New digital technologies – artificial intelligence, big data and the internet of things – are set to change the way we live, including the way we work. New technologies could bring massive benefits, in areas as varied as medical diagnostics and the fight against climate change. But with the digital revolution comes a degree of fear, with many people asking the simple question: is a robot about to take my job?
Trade unions will engage with this issue head on. Earlier this week, the TUC published a major new report, Shaping our Digital Future. We argue that Britain has the potential to become a digital world leader, using new technology to deliver growth and jobs. But that must be accompanied by a mission to ensure that the benefits of digitalisation are fairly shared across the workforce and society.
The most famous study looking at the impact of digital technologies on work, conducted by Frey and Osborne in 2013, predicted that 47% of US jobs are at high risk of automation over the next couple of decades. A Bank of England analysis of Frey and Osborne’s data suggested that, for the UK, this could amount to 15 million jobs.
Fears of widespread technological unemployment are nothing new. Past experience has shown that such fears are unfounded, with technological breakthroughs creating more jobs than they displace. The sting in the tail, however, is that these new jobs are different jobs, requiring different skills. A key challenge for government, employers and unions is to ensure that today’s workers and tomorrow’s workers have the skills to survive and thrive in the digital world.
So how should the UK respond to the digital revolution? First, we must plan this future. The TUC suggests a ‘mission’ for the UK to become a top five digital economy by 2030. Frey and Osborne suggest the digital transformation will take perhaps 20 years, so we have time to act, but not time to waste. The UK’s digital mission should be set out in the forthcoming White Paper on Industrial Strategy to be published by the government in the autumn.
Second, that mission must be developed in partnership with employers, workers and other interested parties. Evidence from Germany, presented in ‘Shaping our Digital Future’, shows that there is much less fear of digitalisation where workers and their unions are engaged in its introduction. A White Paper on work, to coincide with moves towards digitalisation, involved companies, unions, churches and others in Germany developing a response.
The DGB, the TUC’s sister union confederation, along with the German metalworkers union, IG Metall, have shaped the workforce perspective. The Works Council at Airbus has used its influence to protect jobs, skills and wages through a time of anxiety for many in the workforce. The UK needs its own White Paper on work, so that digitalisation can be approached as a workforce issue as well as a technological one.

*WHAT YOU NEED TO DO*
**A.** In the article on digital technology and work, shorten the paragraph beginning "Fears of widespread technological unemployment" into a list that keeps its main facts.
**B.** Pick up the article on digital technology and work after its last sentence and continue it.
The lines further down have nothing to do with this.

*GIVEN ENTRIES*
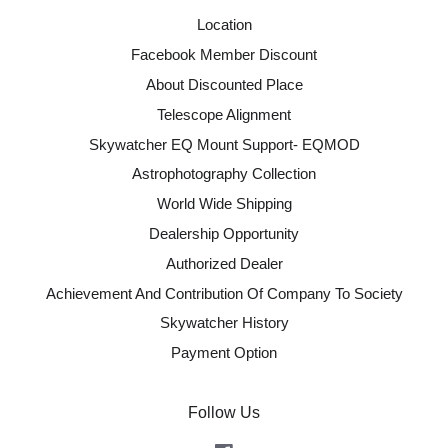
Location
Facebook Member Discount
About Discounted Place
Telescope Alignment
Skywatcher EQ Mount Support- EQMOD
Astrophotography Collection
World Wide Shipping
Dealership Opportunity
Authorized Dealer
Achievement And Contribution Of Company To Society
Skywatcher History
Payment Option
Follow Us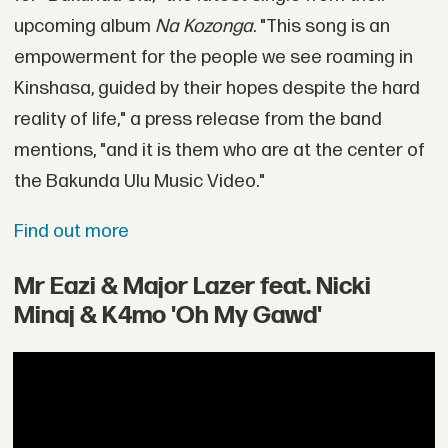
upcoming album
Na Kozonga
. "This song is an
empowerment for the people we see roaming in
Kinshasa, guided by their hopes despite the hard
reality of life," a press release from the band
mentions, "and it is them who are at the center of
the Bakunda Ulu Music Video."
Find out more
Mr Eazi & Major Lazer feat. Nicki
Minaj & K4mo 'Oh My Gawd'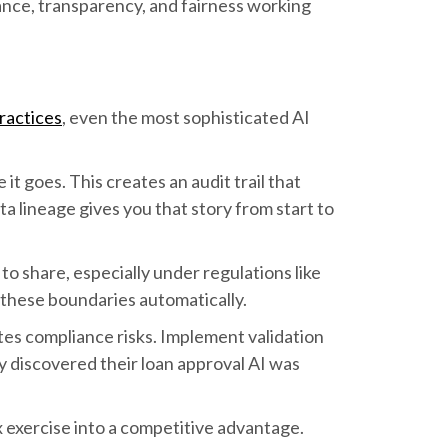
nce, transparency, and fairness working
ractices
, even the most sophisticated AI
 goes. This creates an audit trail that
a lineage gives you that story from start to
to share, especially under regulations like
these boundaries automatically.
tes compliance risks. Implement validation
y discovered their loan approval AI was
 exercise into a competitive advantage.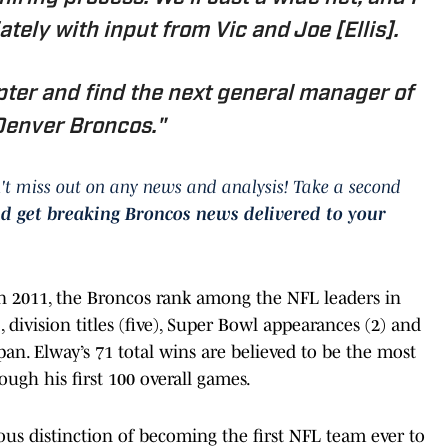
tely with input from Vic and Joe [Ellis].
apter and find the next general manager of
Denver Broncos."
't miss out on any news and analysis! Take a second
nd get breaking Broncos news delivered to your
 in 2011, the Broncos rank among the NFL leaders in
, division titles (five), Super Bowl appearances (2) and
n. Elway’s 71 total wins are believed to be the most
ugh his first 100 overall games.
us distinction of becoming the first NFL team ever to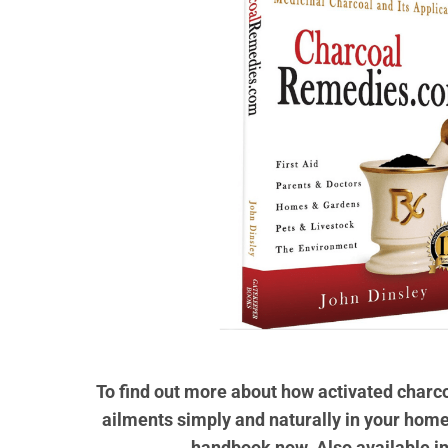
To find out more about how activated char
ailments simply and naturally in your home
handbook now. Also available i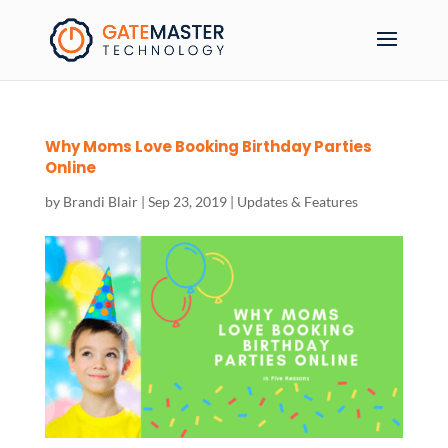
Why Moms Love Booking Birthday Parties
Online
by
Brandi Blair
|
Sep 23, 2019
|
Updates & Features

*ANSWERS FOR EACH ITEM*
**A.**
- Fears of widespread technological unemployment are not new, and past experience has shown them to be unfounded.
- Technological breakthroughs have created more jobs than they have displaced.
- However, the new jobs are different and require different skills.
- Government, employers and unions face the challenge of making sure today's and tomorrow's workers have the skills to survive and thrive in the digital world.

**B.**
Third, unions must have a central role in the development of skills policy. Generic, cognitive and problem-solving skills will be vital in allowing workers to benefit from our digital future. The UK must set an ambition to increase investment in both workforce and out of work training to the EU average within the next five years. We need a targeted retraining programme aimed at those facing redundancy due to industrial change. We also need a more diverse tech workforce; the TUC suggests a target to double the proportion of female science, technology, engineering and mathematics (STEM) graduates over ten years.
Fourth, we need to share the rewards of increasing productivity with the workforce. For most of the 200 or so years since the industrial revolution, workers enjoyed the fruits of productivity increases. However, this trend came to a halt in the 1970s, coinciding with the neo-liberal economic revolution and the curtailing of trade union influence on both sides of the Atlantic. At a time when trust in our political leaders and our institutions to deliver fair economic change is so low, ensuring that the rewards of digitalisation are shared is a priority. That means promoting collective bargaining to tackle wage inequality, viewing unions as partners in the endeavour to deliver fair growth, not enemies to be attacked.
Fifth, and finally, some argue that ‘this time it is different’, that digitalisation will signal an end to an economy based on work. The logical conclusion of this view is that, with a new economic model simply incapable of creating the jobs that society needs, radical solutions such as a universal basic income should be embraced.
The TUC is sceptical of this approach. In our view, it is the responsibility of both government economic policy and positive employers, working with engaged unions, to create good, meaningful work. A good job is not just about the money, it is about a connection with society and the wider world.
But we do believe that digital technology could be used to address our long hours culture and our long (and lengthening) working lives. One of the benefits of digital technologies is that they could reduce or eliminate many dangerous forms of work, but long hours contribute to stress, anxiety and depression, as well as poor decision-making, and digitalisation may provide an opportunity to reduce our working time.
Meanwhile, if technology could provide a ten per cent boost in GDP by 2030, as reported in ‘Shaping our Digital Future’, this raises the question of whether we can meet the costs of our ageing population by other means that an ever-higher retirement age.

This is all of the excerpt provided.